→ **Brano estratto**:
______________________________

Chi sgobba di più? I braccianti

30/03/2004



30 Marzo 200


analisi
Raffaello Masci


I DATI ISTAT SUI CONTRATTI METTONO IN EVIDENZA GRANDI DIFFERENZE
Chi sgobba di più? I braccianti
La «maglia nera» ai professori
Ma i tecnici spiegano: il peso del lavoro non si limita all’orario
I docenti, ad esempio, sono spesso impegnati anche a casa

    ROMA
    ANCHE se è difficile contabilizzare l’impegno orario di molte professioni, l’onere del lavoro pesa in maniera assai differente sulle spalle degli italiani. Tra la categoria più sgobbona (i dipendenti del trasporto marittimo, con 1800 ore di lavoro l’anno) e quella più «comoda» (i professori universitari, con 1214 ore l’anno) c’è la differenza di quasi 600 ore, cioè circa 12 ore a settimana.

______________________________

→ **Materiale fornito**:
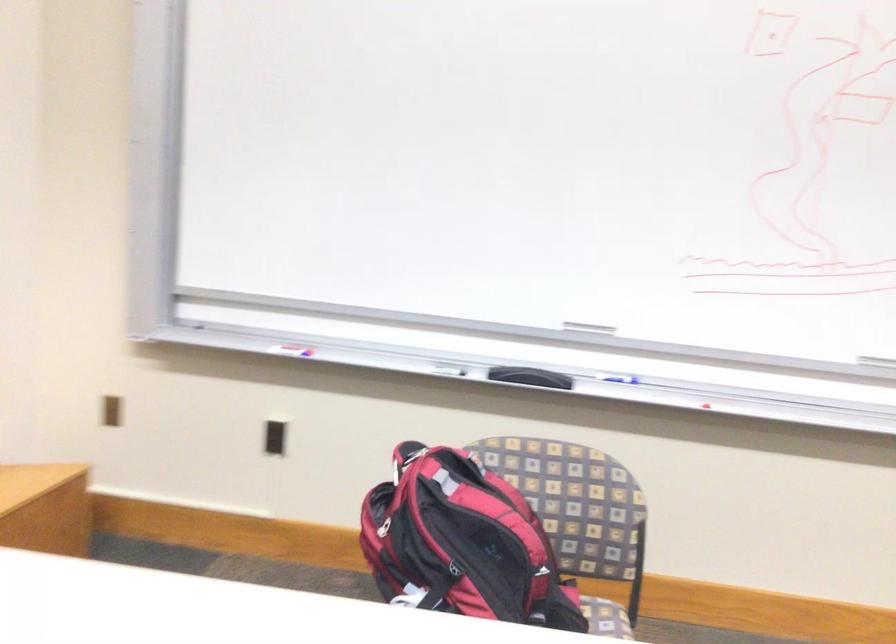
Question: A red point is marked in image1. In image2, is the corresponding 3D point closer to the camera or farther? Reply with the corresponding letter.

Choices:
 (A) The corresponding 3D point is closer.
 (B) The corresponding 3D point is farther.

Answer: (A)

______________________________

→ **In cosa consiste**: Prosegua l'articolo sulle ore lavorate dalle diverse categorie professionali, riprendendo subito dopo l'ultima frase riportata sopra.

→ **Risultato**:
    Tra i lavoratori più indefessi ci sono i braccianti agricoli (1793 ore l’anno), gli addetti all’edilizia (1775), i ferrovieri (1750), i dipendenti delle cartiere (1746), i minatori (1745) e così via. I metalmeccanici invece – per dire di una categoria che incarna l’icona dell’operaio per antonomasia – sono a quota 1724.
    In fondo a questa classifica, al penultimo posto dopo i professori universitari di cui si è detto, ci sono quelli della scuola secondaria (1234 ore l’anno), quindi i giornalisti (1480 ore), i bancari con 1598 ore, i dipendenti delle Poste (1581), i magistrati (1571).
    I numeri sono tratti dalla tabella A del bollettino Istat relativo ai «numeri indice delle retribuzioni contrattuali». Nella loro fredda oggettività, però, i numeri non dicono nulla nella fattispecie, non danno cioè ragione della portata di un lavoro sull’economia complessiva del Paese.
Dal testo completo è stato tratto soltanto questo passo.